Hedonic context modulates risky choices and reward responses in amygdala and dorsal striatum.

Abstract

The hedonic context of the environment can alter an individual’s emotional states and consequently their risk taking. Here we reveal the brain mechanisms underlying music-induced unstable risk preferences using functional MRI (fMRI). Subjects listened to self-selected liked or disliked music while they decided to accept or reject risky gambles. Behaviorally loss aversion was lower during liked music than during disliked or no music. At the neural level, reduced loss aversion was associated with a specific pattern of value coding in amygdala and dorsal striatum: during disliked music gambles with high expected reward induced higher activation than gambles with low expected reward, whereas during liked music this activation pattern was reversed.

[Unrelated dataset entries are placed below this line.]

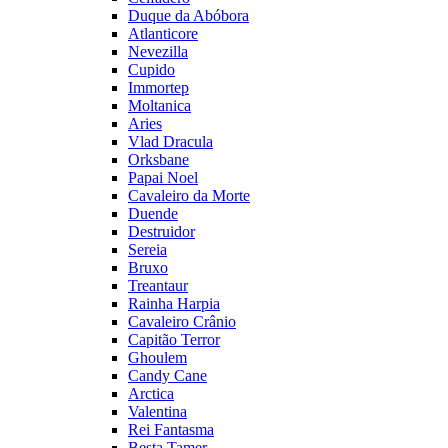
Duque da Abóbora
Atlanticore
Nevezilla
Cupido
Immortep
Moltanica
Aries
Vlad Dracula
Orksbane
Papai Noel
Cavaleiro da Morte
Duende
Destruidor
Sereia
Bruxo
Treantaur
Rainha Harpia
Cavaleiro Crânio
Capitão Terror
Ghoulem
Candy Cane
Arctica
Valentina
Rei Fantasma
Besta Tamer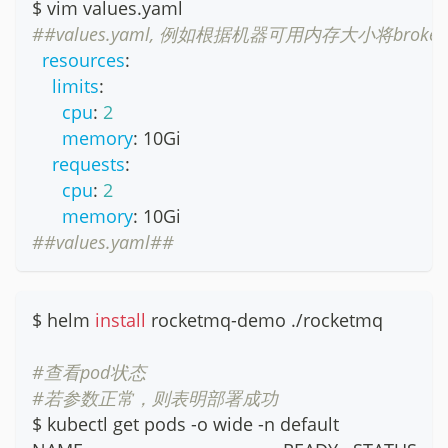
$ vim values.yaml
##values.yaml, 例如根据机器可用内存大小将broker中r
resources
:
limits
:
cpu
:
2
memory
:
 10Gi
requests
:
cpu
:
2
memory
:
 10Gi
##values.yaml##
$ helm 
install
 rocketmq-demo ./rocketmq
#查看pod状态
#若参数正常，则表明部署成功
$ kubectl get pods -o wide -n default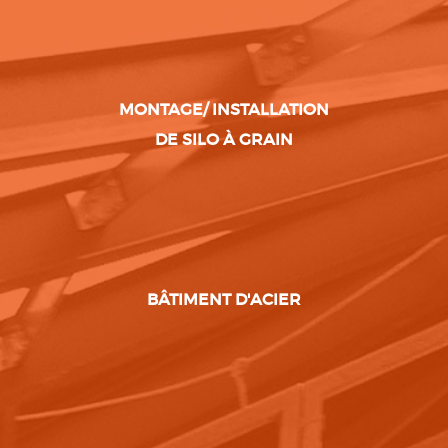
MONTAGE/ INSTALLATION
DE SILO À GRAIN
BÂTIMENT D'ACIER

Furthermore, individual differences in loss aversion influenced value coding in such a way that for the most loss-averse subjects, bilateral activation of anterior insula, dorsolateral prefrontal cortex, and posterior parietal cortex increased as the expected value of the gamble increased, whereas for the least loss-averse subjects increase in potential reward was associated with decreasing activation in those areas. We propose music-modulated value coding in amygdala and striatum as a neural mechanism supporting emotion-dependent adjustments to risk-taking which in turn facilitate behavior depending on how dangerous versus safe the environment is experienced to be.